We did this during the first 6 months DH was Medicare eligible. Our savings wasn't as great as yours, but the difference more than made up for the minimal deductible.

As far as we saw, there was no catch.
 
Although you say switch to Plan F, I think you meant to say switch from Plan F to Plan G?

If so, there is no catch. I've seen a number of supplement insurers who do this, pricing the cost of Plan F substantially higher than the cost of G, even after factoring in the added expense of the annual deductible. Not sure why, maybe just a tax on the mathematically challenged.

Thanks, I have changed it now. Probably I am just looking at a gift horse in the mouth and wondered, is this too good to be true.
 
We did this during the first 6 months DH was Medicare eligible. Our savings wasn't as great as yours, but the difference more than made up for the minimal deductible.

As far as we saw, there was no catch.

Thanks much
 
The only 'catch' is that the deductible will go up and no one knows how much. It's actually the deductible on your Medicare Plan B which is adjusted by Congress. Plan F pays that deductible but G does not so it's your responsibility to pay it under Part G.

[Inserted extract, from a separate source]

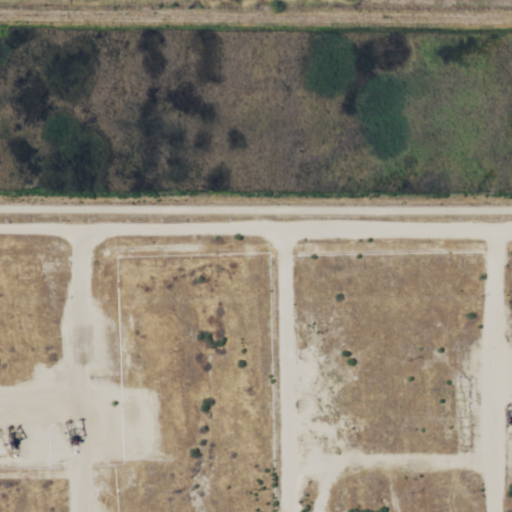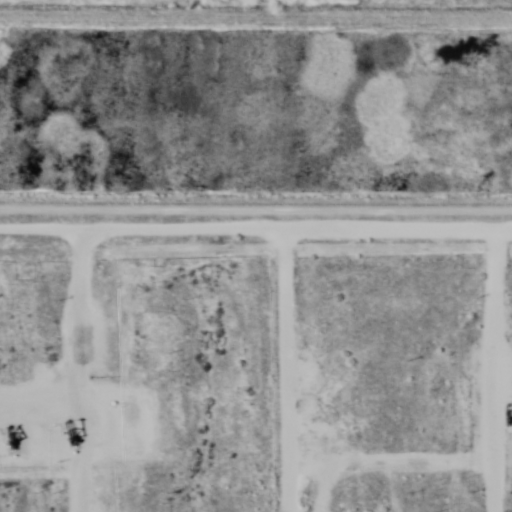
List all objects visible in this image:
road: (256, 240)
road: (464, 255)
road: (285, 256)
road: (80, 378)
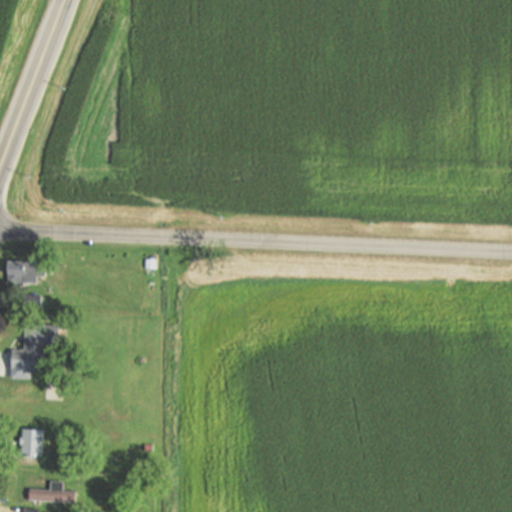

I chose plan G because the then current premium plus the part B deductible was less than the Plan F deductible. I also chose it because with Plan F closing the age of the beneficiary pool for it will be rising faster than G which would seem to suggest that premiums would also need to rise more quickly. But again, no one knows for sure.

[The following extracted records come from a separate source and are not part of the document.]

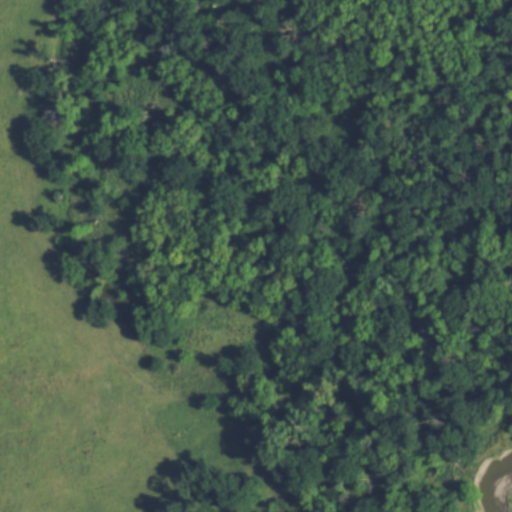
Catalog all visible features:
river: (468, 477)
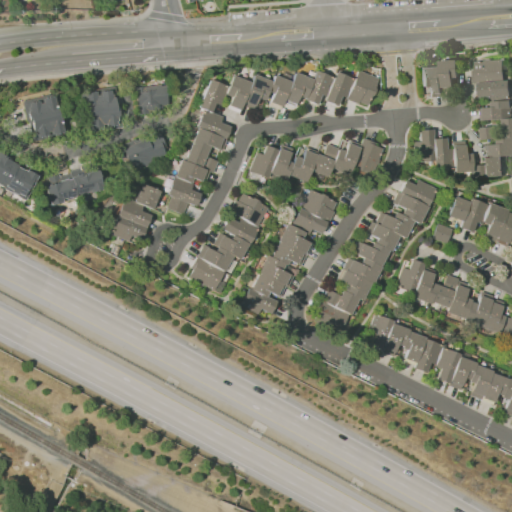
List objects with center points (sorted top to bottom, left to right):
road: (317, 0)
park: (365, 2)
road: (272, 3)
road: (167, 16)
road: (328, 16)
road: (214, 17)
road: (501, 18)
road: (171, 21)
road: (466, 21)
road: (74, 22)
road: (418, 26)
road: (363, 30)
road: (89, 34)
road: (305, 34)
road: (261, 37)
road: (209, 40)
road: (464, 47)
road: (396, 53)
road: (124, 56)
road: (35, 64)
road: (188, 64)
building: (439, 76)
building: (490, 78)
building: (149, 97)
building: (97, 108)
building: (254, 116)
building: (41, 117)
road: (273, 128)
road: (127, 132)
building: (494, 138)
building: (431, 151)
building: (141, 152)
building: (459, 157)
building: (311, 161)
building: (15, 177)
building: (71, 184)
building: (312, 211)
building: (132, 214)
building: (481, 217)
building: (439, 232)
building: (226, 241)
building: (373, 252)
road: (459, 259)
building: (274, 271)
road: (308, 287)
building: (454, 300)
building: (439, 361)
road: (228, 386)
road: (175, 415)
railway: (37, 437)
road: (35, 447)
railway: (78, 461)
railway: (122, 488)
road: (111, 490)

All you can do is take your best guess but there are no guarantees for the future.
 
I chose plan G because the then current premium plus the part B deductible was less than the Plan F deductible. I also chose it because with Plan F closing the age of the beneficiary pool for it will be rising faster than G which would seem to suggest that premiums would also need to rise more quickly. But again, no one knows for sure.


I chose plan G over plan F for these same reasons. My plan G premium and deductible are less than Plan F's premiums.
 
The only 'catch' is that the deductible will go up and no one knows how much.

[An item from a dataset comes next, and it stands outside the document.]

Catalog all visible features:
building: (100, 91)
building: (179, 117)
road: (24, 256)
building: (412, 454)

since that hypothetical deductible increase would be paid by the F-plan company, they would raise F-rates to cover it.
 
I've seen a number of supplement insurers who do this, pricing the cost of Plan F substantially higher than the cost of G, even after factoring in the added expense of the annual deductible. Not sure why, maybe just a tax on the mathematically challenged.
Unhealthy people aging in to Medicare tend to choose the most comprehensive plan available, which was Plan F before 2020. The unhealthy enrollment pool for Plan F causes the premium to be greater than "G + Part B deductible". You're basically paying other people's claims. Someone may mention "guaranteed issue" provisions but GI enrollments are a drop in the bucket compared to the volume of sick people turning 65 each month.

Today, the most comprehensive plan available to unhealthy people aging in to Medicare is Plan G so its enrollment pool will become slightly less healthy over time. Also, more healthy people are choosing Advantage plans which impact all Medigap enrollment pools.
since that hypothetical deductible increase would be paid by the F-plan company, they would raise F-rates to cover it.
^^^ This. When the Part B deductible increases, the Plan F premium increases by a similar amount to cover the deductible. You are paying the deductible either way, just through different methods. There is no free lunch.